DataFrame API
DataFrame
Mock DataFrame implementation for Sparkless.
This module provides a complete mock implementation of PySpark DataFrame that behaves identically to the real PySpark DataFrame for testing and development purposes. It supports all major DataFrame operations including selection, filtering, grouping, joining, and window functions.
- Key Features:
Complete PySpark API compatibility
100% type-safe operations with mypy compliance
Window function support with partitioning and ordering
Comprehensive error handling matching PySpark exceptions
In-memory storage for fast test execution
Mockable methods for error testing scenarios
Enhanced DataFrameWriter with all save modes
Advanced data type support (15+ types including complex types)
Example
>>> from sparkless.sql import SparkSession, functions as F
>>> spark = SparkSession("test")
>>> data = [{"name": "Alice", "age": 25}, {"name": "Bob", "age": 30}]
>>> df = spark.createDataFrame(data)
>>> df.select("name", "age").filter(F.col("age") > 25).show()
DataFrame[1 rows, 2 columns]
name age
Bob 30
- class sparkless.dataframe.dataframe.DataFrame(data, schema, storage=None, operations=None)[source]
Bases:
objectMock DataFrame implementation with complete PySpark API compatibility.

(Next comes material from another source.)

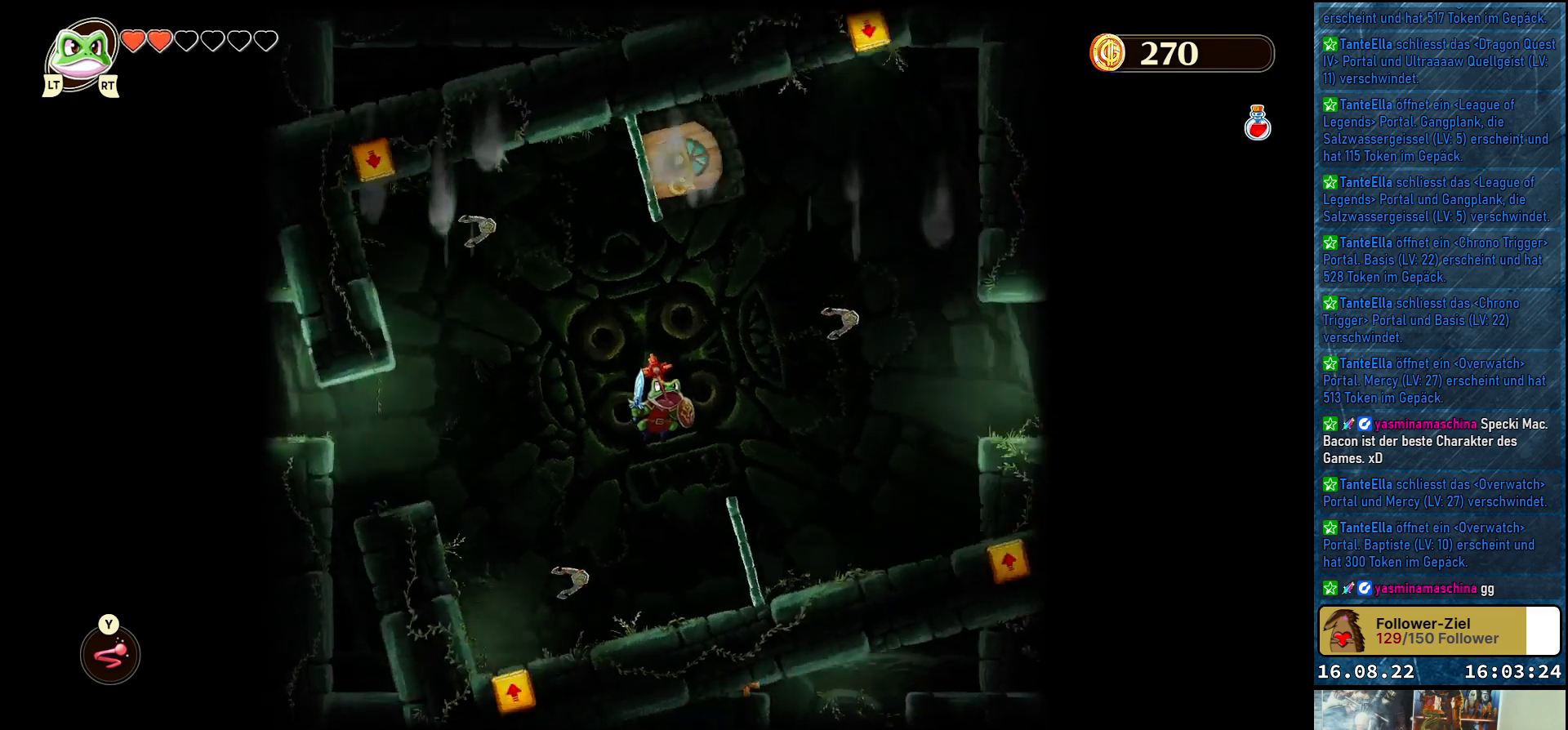
{"buttons": [], "left_stick": "center", "right_stick": "center", "events": []}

Provides a comprehensive mock implementation of PySpark DataFrame that supports all major operations including selection, filtering, grouping, joining, and window functions. Designed for testing and development without requiring JVM.
- data
List of dictionaries representing DataFrame rows.
- schema
StructType defining the DataFrame schema.
- storage
Optional storage manager for persistence operations.
Example
>>> from sparkless.sql import SparkSession, functions as F >>> spark = SparkSession("test") >>> data = [{"name": "Alice", "age": 25}, {"name": "Bob", "age": 30}] >>> df = spark.createDataFrame(data) >>> df.filter(F.col("age") > 25).select("name").show() DataFrame[1 rows, 1 columns] name Bob
- Parameters:
Initialize DataFrame.
- Parameters:
data (
List[Dict[str,Any]]) – List of dictionaries representing DataFrame rows.schema (
StructType) – StructType defining the DataFrame schema.storage (
Optional[IStorageManager]) – Optional storage manager for persistence operations. Defaults to a new MemoryStorageManager instance.operations (
Optional[List[Tuple[str,Any]]]) – Optional list of queued operations as (operation_name, payload) tuples.

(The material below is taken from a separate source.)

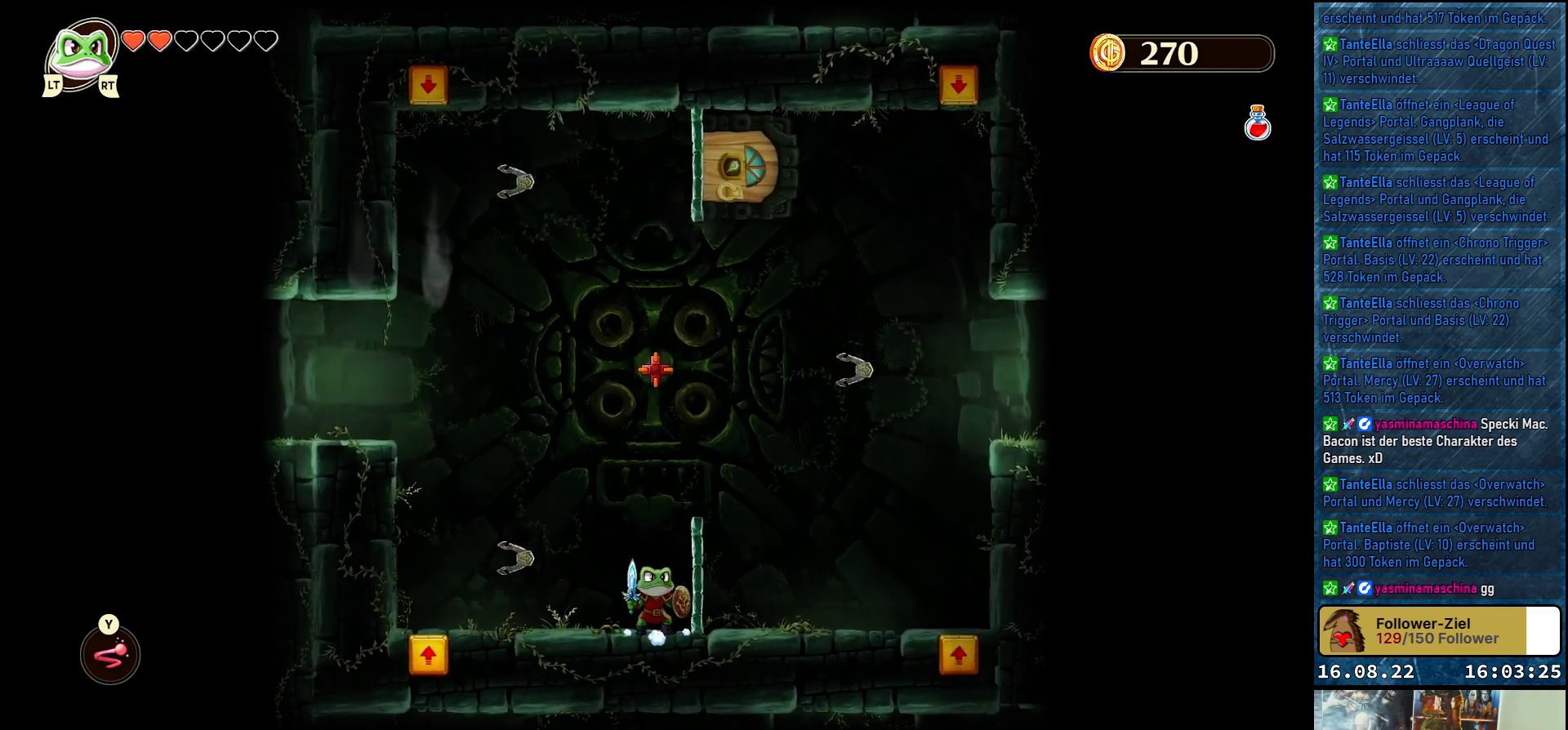
{"buttons": ["A"], "left_stick": "up-right", "right_stick": "center", "events": [[150, "left_stick", "up-left"], [333, "A", "down"], [433, "left_stick", "up-right"]]}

- __init__(data, schema, storage=None, operations=None)[source]
Initialize DataFrame.
- Parameters:
data (
List[Dict[str,Any]]) – List of dictionaries representing DataFrame rows.schema (
StructType) – StructType defining the DataFrame schema.storage (
Optional[IStorageManager]) – Optional storage manager for persistence operations. Defaults to a new MemoryStorageManager instance.operations (
Optional[List[Tuple[str,Any]]]) – Optional list of queued operations as (operation_name, payload) tuples.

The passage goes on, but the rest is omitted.